WHAT NEEDS TO BE DONE:
This exercise calls for copying every line below that holds the word "knee".

DATA TO EXAMINE:
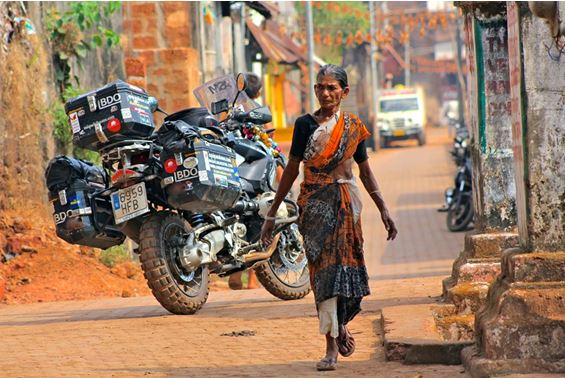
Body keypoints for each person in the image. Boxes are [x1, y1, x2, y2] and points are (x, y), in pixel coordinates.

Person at [260, 64, 397, 371]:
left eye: (332, 87)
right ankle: (330, 345)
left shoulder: (353, 127)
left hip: (347, 205)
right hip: (314, 208)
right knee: (322, 277)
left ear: (344, 92)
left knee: (346, 272)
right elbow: (292, 169)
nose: (325, 93)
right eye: (320, 87)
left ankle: (341, 324)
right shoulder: (304, 125)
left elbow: (365, 171)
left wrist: (384, 209)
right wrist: (273, 213)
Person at [228, 72, 264, 291]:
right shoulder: (255, 112)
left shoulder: (226, 109)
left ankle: (236, 273)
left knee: (234, 219)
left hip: (229, 171)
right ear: (258, 92)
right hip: (250, 170)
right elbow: (267, 146)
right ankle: (252, 278)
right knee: (255, 220)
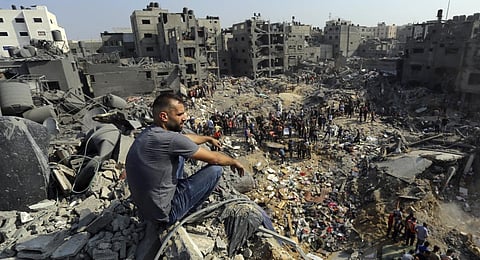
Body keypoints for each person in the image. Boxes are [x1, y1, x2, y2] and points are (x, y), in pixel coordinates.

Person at [125, 93, 245, 227]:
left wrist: (208, 138)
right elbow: (215, 158)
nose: (185, 118)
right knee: (216, 170)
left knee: (180, 155)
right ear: (164, 116)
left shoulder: (150, 132)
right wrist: (234, 161)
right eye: (179, 114)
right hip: (165, 215)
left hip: (146, 209)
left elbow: (185, 139)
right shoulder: (171, 140)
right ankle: (190, 212)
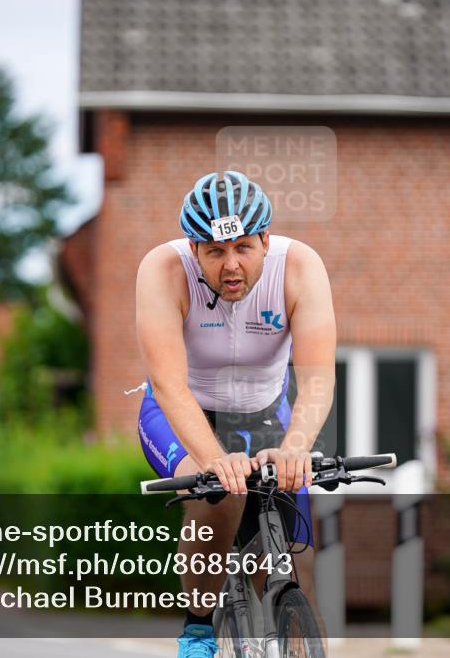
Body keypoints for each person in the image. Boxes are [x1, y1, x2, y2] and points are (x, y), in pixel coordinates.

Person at [135, 171, 336, 657]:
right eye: (214, 252)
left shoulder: (299, 266)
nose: (230, 266)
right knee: (218, 497)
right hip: (182, 412)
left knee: (293, 565)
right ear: (193, 248)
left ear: (267, 240)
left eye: (244, 248)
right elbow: (168, 383)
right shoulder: (163, 269)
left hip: (267, 412)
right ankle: (199, 630)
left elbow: (317, 378)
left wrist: (294, 450)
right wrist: (212, 458)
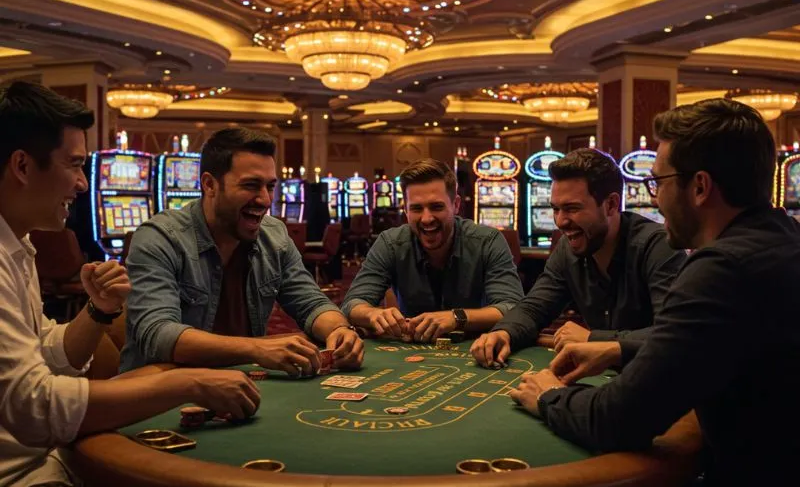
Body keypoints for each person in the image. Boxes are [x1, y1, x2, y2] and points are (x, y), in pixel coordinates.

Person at [513, 98, 800, 487]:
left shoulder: (721, 269)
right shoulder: (780, 238)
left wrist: (549, 394)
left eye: (658, 181)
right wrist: (617, 350)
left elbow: (619, 419)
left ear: (700, 187)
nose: (654, 196)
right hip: (769, 483)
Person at [0, 81, 261, 487]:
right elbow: (35, 407)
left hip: (46, 466)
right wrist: (188, 383)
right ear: (22, 166)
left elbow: (48, 354)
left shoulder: (18, 247)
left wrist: (98, 312)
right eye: (75, 165)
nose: (83, 184)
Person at [121, 127, 364, 375]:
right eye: (251, 185)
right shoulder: (160, 238)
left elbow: (311, 303)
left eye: (270, 186)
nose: (266, 200)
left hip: (238, 383)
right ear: (209, 184)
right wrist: (257, 348)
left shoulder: (274, 235)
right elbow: (159, 335)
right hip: (162, 391)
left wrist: (339, 331)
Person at [471, 147, 685, 368]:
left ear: (611, 204)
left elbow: (674, 335)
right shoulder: (568, 248)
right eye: (555, 209)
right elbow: (534, 307)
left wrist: (593, 339)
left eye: (572, 208)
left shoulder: (658, 246)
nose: (561, 222)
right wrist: (504, 332)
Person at [341, 158, 523, 342]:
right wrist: (372, 314)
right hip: (411, 352)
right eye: (417, 208)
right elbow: (351, 304)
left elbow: (512, 308)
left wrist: (455, 318)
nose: (427, 218)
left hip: (477, 348)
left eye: (436, 207)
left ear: (456, 205)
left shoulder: (488, 241)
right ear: (406, 210)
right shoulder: (390, 243)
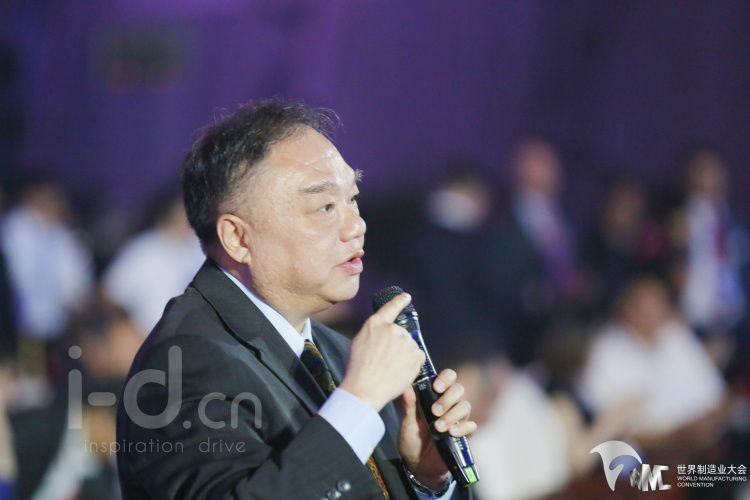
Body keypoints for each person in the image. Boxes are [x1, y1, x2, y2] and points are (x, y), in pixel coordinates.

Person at [116, 100, 477, 499]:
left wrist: (424, 479)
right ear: (238, 238)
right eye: (325, 206)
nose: (356, 225)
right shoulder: (184, 361)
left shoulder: (336, 351)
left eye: (352, 199)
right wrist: (359, 399)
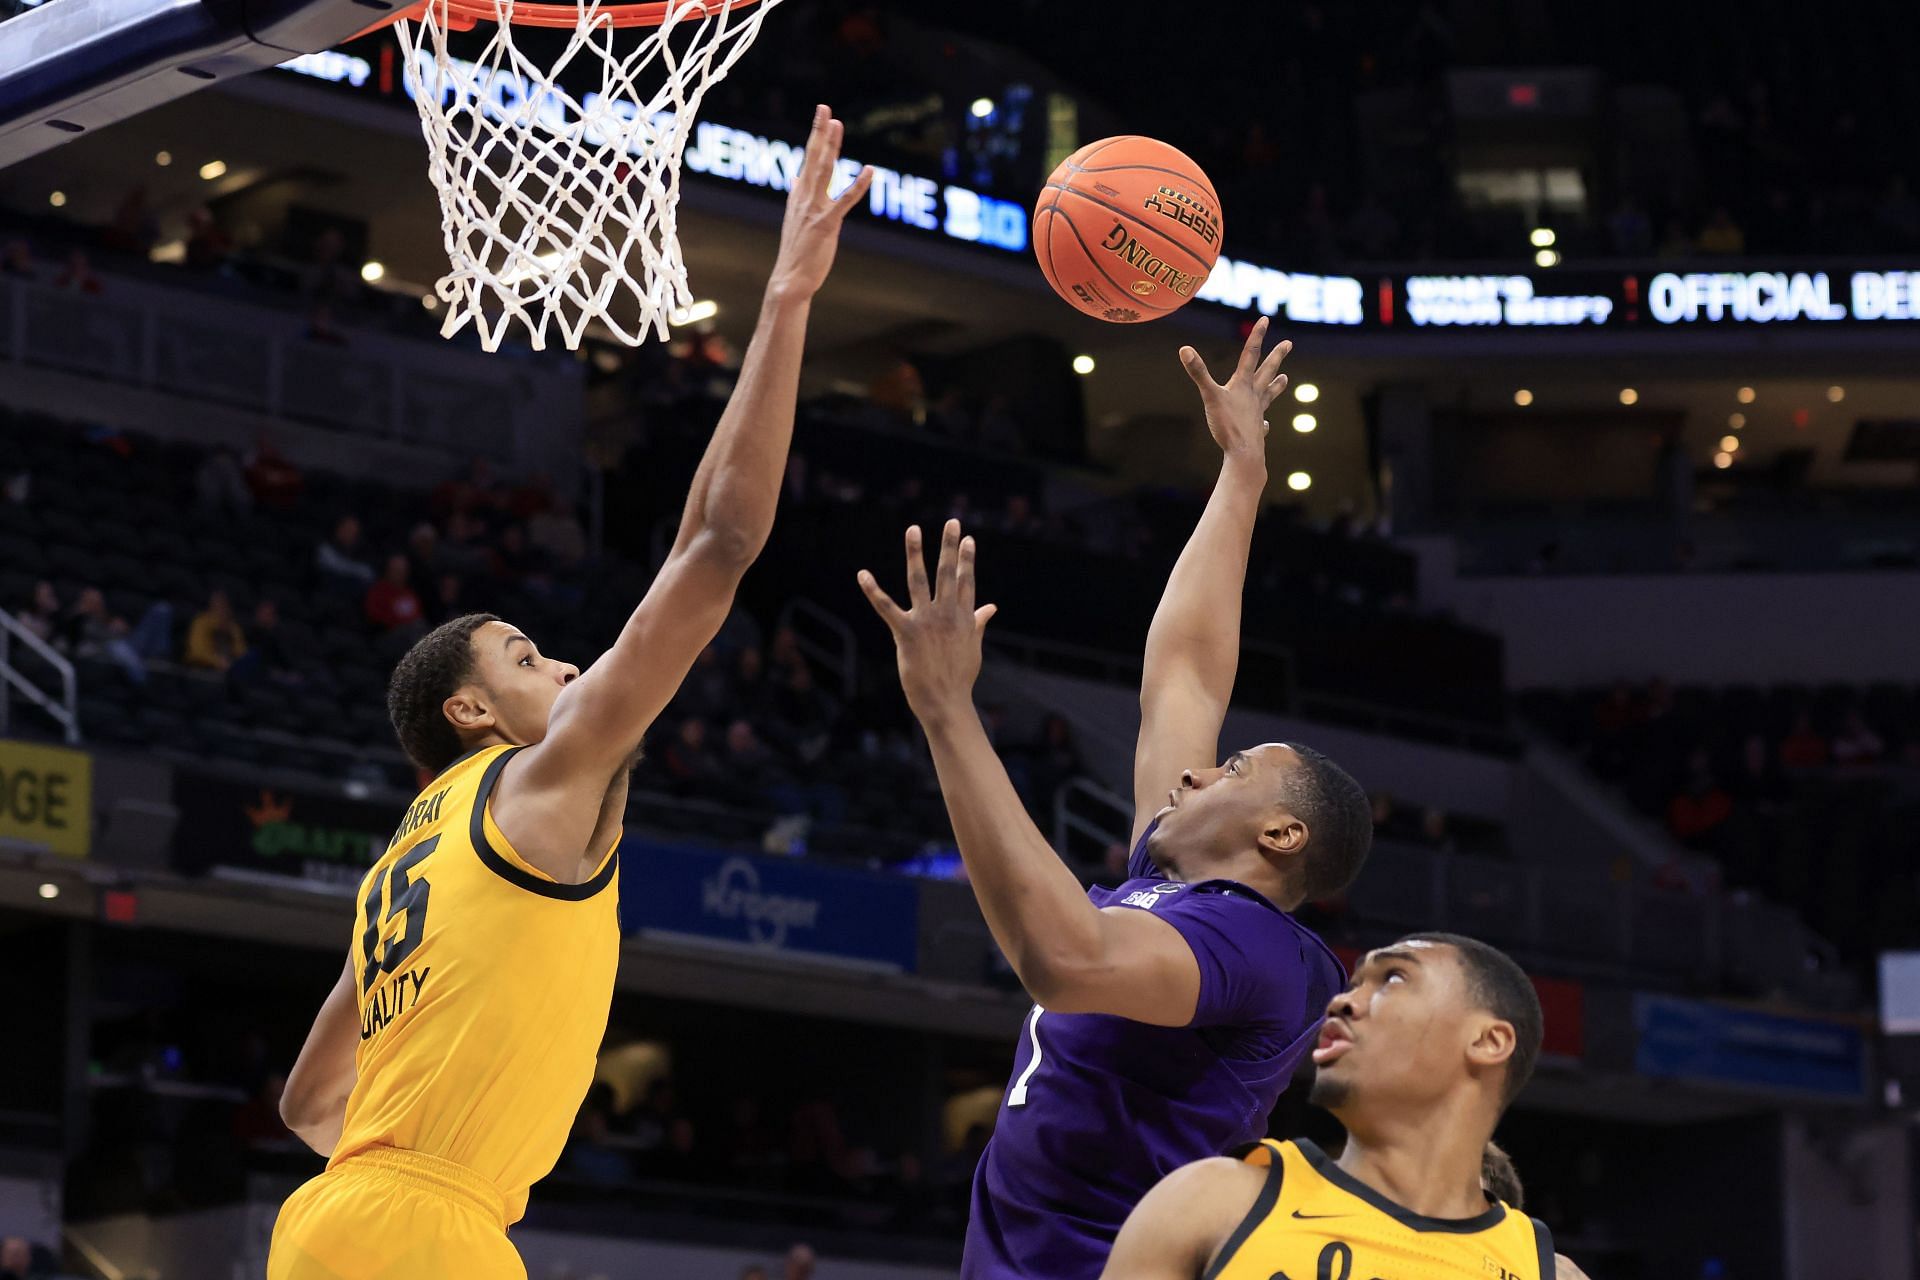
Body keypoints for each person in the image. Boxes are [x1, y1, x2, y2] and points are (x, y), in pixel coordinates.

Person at [267, 105, 872, 1280]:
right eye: (527, 656)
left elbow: (305, 1100)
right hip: (421, 1225)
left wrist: (415, 1178)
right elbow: (719, 541)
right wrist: (788, 301)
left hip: (341, 1213)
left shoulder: (403, 859)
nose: (563, 663)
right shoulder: (538, 780)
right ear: (471, 712)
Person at [856, 320, 1368, 1280]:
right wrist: (1242, 474)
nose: (1197, 769)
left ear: (1282, 833)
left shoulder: (1262, 950)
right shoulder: (1168, 884)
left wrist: (947, 714)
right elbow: (1183, 674)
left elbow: (1063, 958)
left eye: (1235, 767)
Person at [1099, 934, 1591, 1280]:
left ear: (1487, 1040)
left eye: (1393, 979)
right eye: (1354, 982)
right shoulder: (1214, 1199)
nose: (1344, 1001)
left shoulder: (1545, 1270)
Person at [184, 590, 247, 672]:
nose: (221, 607)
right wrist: (217, 661)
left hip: (228, 672)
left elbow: (241, 653)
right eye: (218, 603)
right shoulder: (202, 622)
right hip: (201, 669)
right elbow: (197, 651)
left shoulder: (233, 627)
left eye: (224, 604)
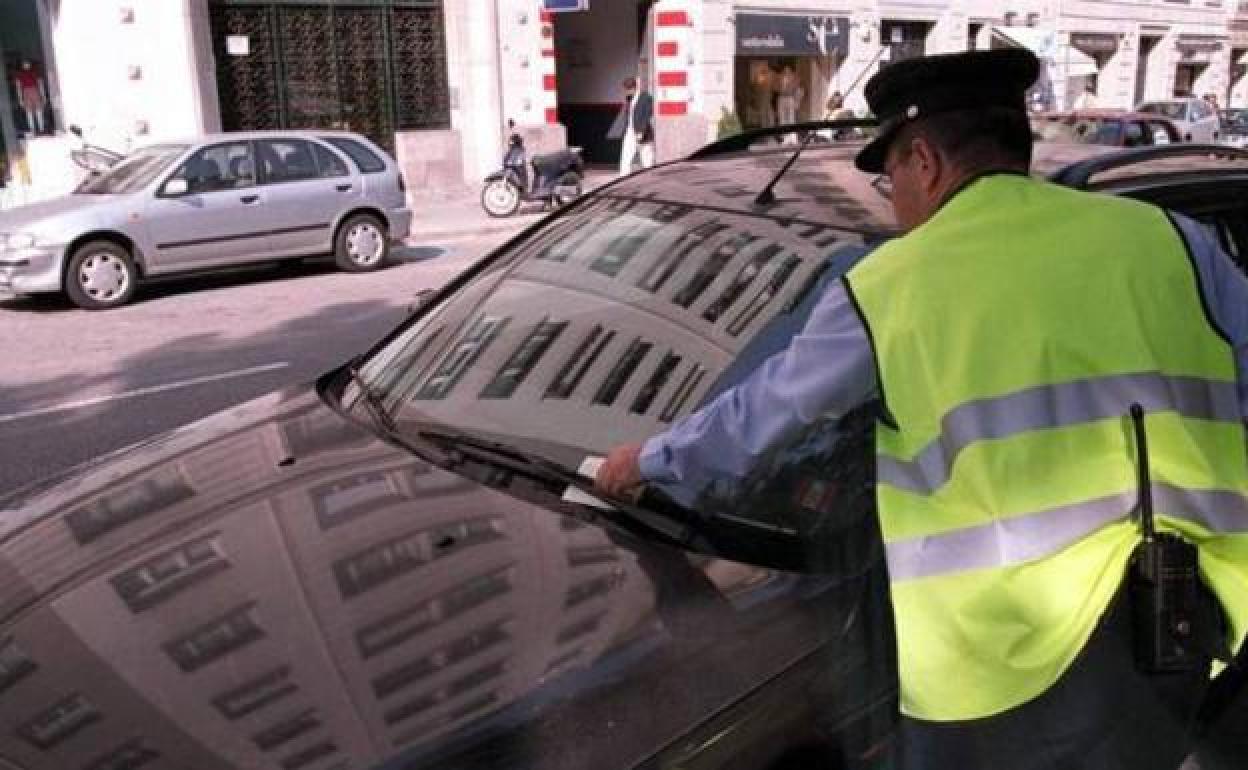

EXPECTED ANSWER:
right knee: (322, 277)
left knee: (346, 272)
left knee: (234, 219)
right knee: (255, 220)
right knee: (216, 170)
left knee: (180, 155)
right knee: (218, 497)
left knee: (293, 565)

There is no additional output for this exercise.